■ **PROBLEM TO SOLVE**
Starting with the first line, output the data exactly, through to the last line.

________________

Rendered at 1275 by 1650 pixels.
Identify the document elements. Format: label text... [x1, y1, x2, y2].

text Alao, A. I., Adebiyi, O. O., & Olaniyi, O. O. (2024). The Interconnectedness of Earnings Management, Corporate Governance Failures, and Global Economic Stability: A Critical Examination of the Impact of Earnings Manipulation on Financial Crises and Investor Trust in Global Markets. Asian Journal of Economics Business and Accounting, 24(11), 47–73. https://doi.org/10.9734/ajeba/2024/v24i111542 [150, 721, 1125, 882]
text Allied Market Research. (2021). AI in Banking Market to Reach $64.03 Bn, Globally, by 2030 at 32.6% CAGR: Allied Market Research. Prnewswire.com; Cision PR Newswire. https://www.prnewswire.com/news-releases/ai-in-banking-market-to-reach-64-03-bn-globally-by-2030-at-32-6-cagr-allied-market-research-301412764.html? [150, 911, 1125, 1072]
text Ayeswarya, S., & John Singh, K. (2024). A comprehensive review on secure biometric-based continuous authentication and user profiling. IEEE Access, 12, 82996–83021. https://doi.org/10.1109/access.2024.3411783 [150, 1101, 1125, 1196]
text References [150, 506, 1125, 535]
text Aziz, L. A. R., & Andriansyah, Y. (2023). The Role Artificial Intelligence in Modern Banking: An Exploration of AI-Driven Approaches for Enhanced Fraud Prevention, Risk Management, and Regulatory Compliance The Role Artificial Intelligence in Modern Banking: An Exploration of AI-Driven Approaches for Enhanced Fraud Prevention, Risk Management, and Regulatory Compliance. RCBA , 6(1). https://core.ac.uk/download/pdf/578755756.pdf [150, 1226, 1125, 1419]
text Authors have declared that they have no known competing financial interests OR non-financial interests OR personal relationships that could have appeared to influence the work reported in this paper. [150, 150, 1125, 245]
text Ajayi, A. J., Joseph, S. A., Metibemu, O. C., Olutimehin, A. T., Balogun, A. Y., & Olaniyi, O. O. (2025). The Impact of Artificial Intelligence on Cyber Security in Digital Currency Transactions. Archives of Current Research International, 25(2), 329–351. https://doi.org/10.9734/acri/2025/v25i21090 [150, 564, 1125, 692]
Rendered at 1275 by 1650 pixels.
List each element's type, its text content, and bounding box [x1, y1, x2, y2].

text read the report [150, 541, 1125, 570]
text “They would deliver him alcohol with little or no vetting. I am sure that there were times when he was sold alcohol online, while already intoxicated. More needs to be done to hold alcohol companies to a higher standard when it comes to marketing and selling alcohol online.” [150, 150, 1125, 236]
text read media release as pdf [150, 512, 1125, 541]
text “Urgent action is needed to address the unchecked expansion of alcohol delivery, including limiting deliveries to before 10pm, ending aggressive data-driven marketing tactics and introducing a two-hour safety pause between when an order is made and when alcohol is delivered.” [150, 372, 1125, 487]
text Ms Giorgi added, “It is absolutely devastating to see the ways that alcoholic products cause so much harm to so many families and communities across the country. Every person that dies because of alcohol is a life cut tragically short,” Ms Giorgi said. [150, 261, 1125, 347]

________________

■ **TASK ANSWER**
Rendered at 1275 by 1650 pixels.
Identify the document elements. Format: label text... [x1, y1, x2, y2].

text Alao, A. I., Adebiyi, O. O., & Olaniyi, O. O. (2024). The Interconnectedness of Earnings Management, Corporate Governance Failures, and Global Economic Stability: A Critical Examination of the Impact of Earnings Manipulation on Financial Crises and Investor Trust in Global Markets. Asian Journal of Economics Business and Accounting, 24(11), 47–73. https://doi.org/10.9734/ajeba/2024/v24i111542 [150, 721, 1125, 882]
text Allied Market Research. (2021). AI in Banking Market to Reach $64.03 Bn, Globally, by 2030 at 32.6% CAGR: Allied Market Research. Prnewswire.com; Cision PR Newswire. https://www.prnewswire.com/news-releases/ai-in-banking-market-to-reach-64-03-bn-globally-by-2030-at-32-6-cagr-allied-market-research-301412764.html? [150, 911, 1125, 1072]
text Ayeswarya, S., & John Singh, K. (2024). A comprehensive review on secure biometric-based continuous authentication and user profiling. IEEE Access, 12, 82996–83021. https://doi.org/10.1109/access.2024.3411783 [150, 1101, 1125, 1196]
text References [150, 506, 1125, 535]
text Aziz, L. A. R., & Andriansyah, Y. (2023). The Role Artificial Intelligence in Modern Banking: An Exploration of AI-Driven Approaches for Enhanced Fraud Prevention, Risk Management, and Regulatory Compliance The Role Artificial Intelligence in Modern Banking: An Exploration of AI-Driven Approaches for Enhanced Fraud Prevention, Risk Management, and Regulatory Compliance. RCBA , 6(1). https://core.ac.uk/download/pdf/578755756.pdf [150, 1226, 1125, 1419]
text Authors have declared that they have no known competing financial interests OR non-financial interests OR personal relationships that could have appeared to influence the work reported in this paper. [150, 150, 1125, 245]
text Ajayi, A. J., Joseph, S. A., Metibemu, O. C., Olutimehin, A. T., Balogun, A. Y., & Olaniyi, O. O. (2025). The Impact of Artificial Intelligence on Cyber Security in Digital Currency Transactions. Archives of Current Research International, 25(2), 329–351. https://doi.org/10.9734/acri/2025/v25i21090 [150, 564, 1125, 692]
Rendered at 1275 by 1650 pixels.
List each element's type, its text content, and bounding box [x1, y1, x2, y2].

text read the report [150, 541, 1125, 570]
text “They would deliver him alcohol with little or no vetting. I am sure that there were times when he was sold alcohol online, while already intoxicated. More needs to be done to hold alcohol companies to a higher standard when it comes to marketing and selling alcohol online.” [150, 150, 1125, 236]
text read media release as pdf [150, 512, 1125, 541]
text “Urgent action is needed to address the unchecked expansion of alcohol delivery, including limiting deliveries to before 10pm, ending aggressive data-driven marketing tactics and introducing a two-hour safety pause between when an order is made and when alcohol is delivered.” [150, 372, 1125, 487]
text Ms Giorgi added, “It is absolutely devastating to see the ways that alcoholic products cause so much harm to so many families and communities across the country. Every person that dies because of alcohol is a life cut tragically short,” Ms Giorgi said. [150, 261, 1125, 347]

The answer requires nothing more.